> [Task statement]
Would you please transcribe the data in full and exactly, excluding images?

(Stored data)

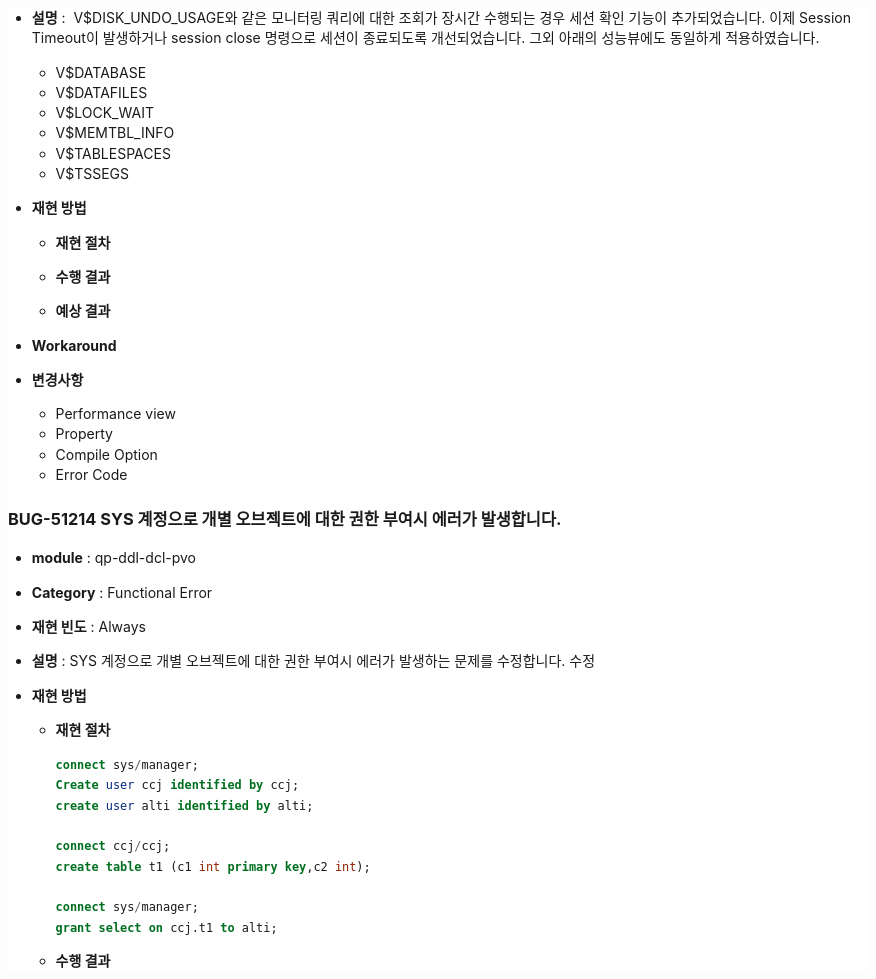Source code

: -   **설명** :  V\$DISK\_UNDO\_USAGE와 같은 모니터링 쿼리에 대한 조회가
    장시간 수행되는 경우 세션 확인 기능이 추가되었습니다. 이제 Session
    Timeout이 발생하거나 session close 명령으로 세션이 종료되도록
    개선되었습니다. 그외 아래의 성능뷰에도 동일하게 적용하였습니다.

    -   V\$DATABASE
    -   V\$DATAFILES
    -   V\$LOCK\_WAIT
    -   V\$MEMTBL\_INFO
    -   V\$TABLESPACES
    -   V\$TSSEGS

-   **재현 방법**

    -   **재현 절차**

    -   **수행 결과**

    -   **예상 결과**

-   **Workaround**

-   **변경사항**

    -   Performance view
    -   Property
    -   Compile Option
    -   Error Code

### BUG-51214<a name=bug-51214></a> SYS 계정으로 개별 오브젝트에 대한 권한 부여시 에러가 발생합니다.

-   **module** : qp-ddl-dcl-pvo

-   **Category** : Functional Error

-   **재현 빈도** : Always

-   **설명** : SYS 계정으로 개별 오브젝트에 대한 권한 부여시 에러가 발생하는 문제를 수정합니다.
    수정

- **재현 방법**

  - **재현 절차**

    ```sql
    connect sys/manager;
    Create user ccj identified by ccj;
    create user alti identified by alti;
    
    connect ccj/ccj;
    create table t1 (c1 int primary key,c2 int);
    
    connect sys/manager;
    grant select on ccj.t1 to alti;
    ```

  -   **수행 결과**

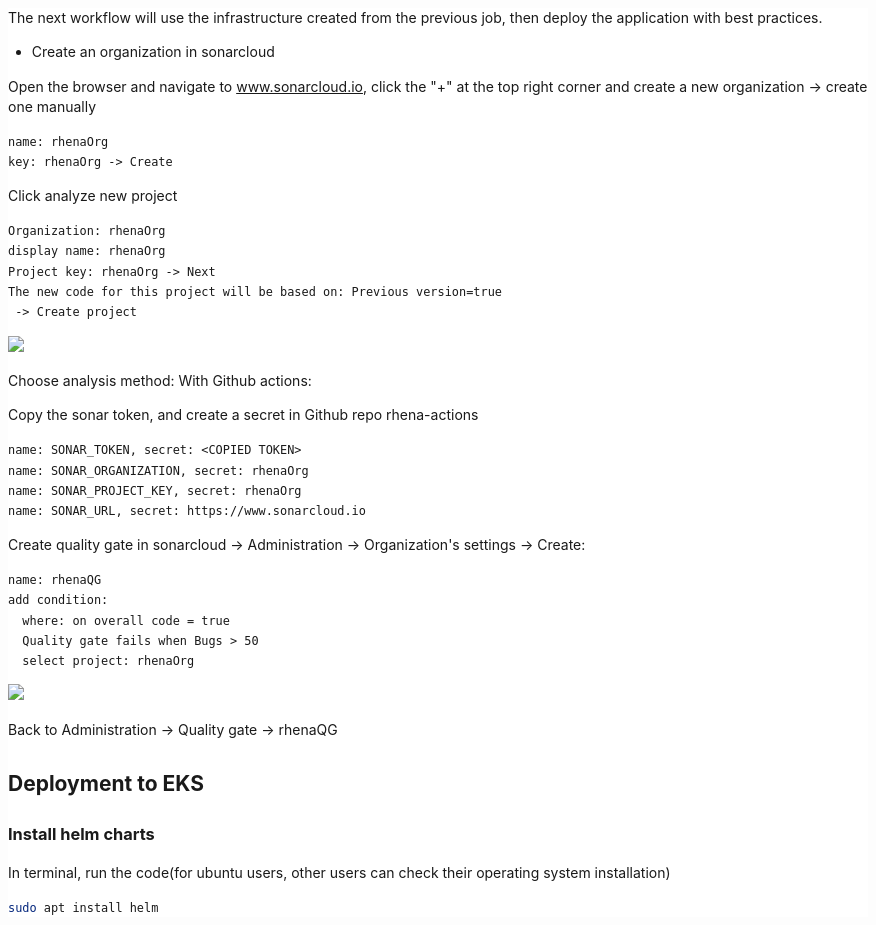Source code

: The next workflow will use the infrastructure created from the previous job, then deploy the application with best practices.

 - Create an organization in sonarcloud

 Open the browser and navigate to www.sonarcloud.io, click the "+" at the top right corner and create a new organization -> create one manually
 
 ```
 name: rhenaOrg
 key: rhenaOrg -> Create

 ```
Click analyze new project
```
Organization: rhenaOrg
display name: rhenaOrg
Project key: rhenaOrg -> Next
The new code for this project will be based on: Previous version=true
 -> Create project
```

![](https://github.com/Ndzenyuy/Project-20_CICD-with-GitOps/blob/main/images-project-20/creating%20organization.png)


Choose analysis method: With Github actions:

Copy the sonar token, and create a secret in Github repo rhena-actions
```
name: SONAR_TOKEN, secret: <COPIED TOKEN>
name: SONAR_ORGANIZATION, secret: rhenaOrg
name: SONAR_PROJECT_KEY, secret: rhenaOrg
name: SONAR_URL, secret: https://www.sonarcloud.io
```

Create quality gate in sonarcloud -> Administration -> Organization's settings -> Create:
```
name: rhenaQG
add condition: 
  where: on overall code = true
  Quality gate fails when Bugs > 50
  select project: rhenaOrg
```
![](https://github.com/Ndzenyuy/Project-20_CICD-with-GitOps/blob/main/images-project-20/create%20quality%20gate.png)


Back to Administration -> Quality gate -> rhenaQG


## Deployment to EKS

### Install helm charts
In terminal, run the code(for ubuntu users, other users can check their operating system installation)

```bash
sudo apt install helm
```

> [Result of the exercise]
Source code

: -   **설명** :  V\$DISK\_UNDO\_USAGE와 같은 모니터링 쿼리에 대한 조회가
    장시간 수행되는 경우 세션 확인 기능이 추가되었습니다. 이제 Session
    Timeout이 발생하거나 session close 명령으로 세션이 종료되도록
    개선되었습니다. 그외 아래의 성능뷰에도 동일하게 적용하였습니다.

    -   V\$DATABASE
    -   V\$DATAFILES
    -   V\$LOCK\_WAIT
    -   V\$MEMTBL\_INFO
    -   V\$TABLESPACES
    -   V\$TSSEGS

-   **재현 방법**

    -   **재현 절차**

    -   **수행 결과**

    -   **예상 결과**

-   **Workaround**

-   **변경사항**

    -   Performance view
    -   Property
    -   Compile Option
    -   Error Code

### BUG-51214<a name=bug-51214></a> SYS 계정으로 개별 오브젝트에 대한 권한 부여시 에러가 발생합니다.

-   **module** : qp-ddl-dcl-pvo

-   **Category** : Functional Error

-   **재현 빈도** : Always

-   **설명** : SYS 계정으로 개별 오브젝트에 대한 권한 부여시 에러가 발생하는 문제를 수정합니다.
    수정

- **재현 방법**

  - **재현 절차**

    ```sql
    connect sys/manager;
    Create user ccj identified by ccj;
    create user alti identified by alti;
    
    connect ccj/ccj;
    create table t1 (c1 int primary key,c2 int);
    
    connect sys/manager;
    grant select on ccj.t1 to alti;
    ```

  -   **수행 결과**

Source code

: The next workflow will use the infrastructure created from the previous job, then deploy the application with best practices.

 - Create an organization in sonarcloud

 Open the browser and navigate to www.sonarcloud.io, click the "+" at the top right corner and create a new organization -> create one manually
 
 ```
 name: rhenaOrg
 key: rhenaOrg -> Create

 ```
Click analyze new project
```
Organization: rhenaOrg
display name: rhenaOrg
Project key: rhenaOrg -> Next
The new code for this project will be based on: Previous version=true
 -> Create project
```

![](https://github.com/Ndzenyuy/Project-20_CICD-with-GitOps/blob/main/images-project-20/creating%20organization.png)


Choose analysis method: With Github actions:

Copy the sonar token, and create a secret in Github repo rhena-actions
```
name: SONAR_TOKEN, secret: <COPIED TOKEN>
name: SONAR_ORGANIZATION, secret: rhenaOrg
name: SONAR_PROJECT_KEY, secret: rhenaOrg
name: SONAR_URL, secret: https://www.sonarcloud.io
```

Create quality gate in sonarcloud -> Administration -> Organization's settings -> Create:
```
name: rhenaQG
add condition: 
  where: on overall code = true
  Quality gate fails when Bugs > 50
  select project: rhenaOrg
```
![](https://github.com/Ndzenyuy/Project-20_CICD-with-GitOps/blob/main/images-project-20/create%20quality%20gate.png)


Back to Administration -> Quality gate -> rhenaQG


## Deployment to EKS

### Install helm charts
In terminal, run the code(for ubuntu users, other users can check their operating system installation)

```bash
sudo apt install helm
```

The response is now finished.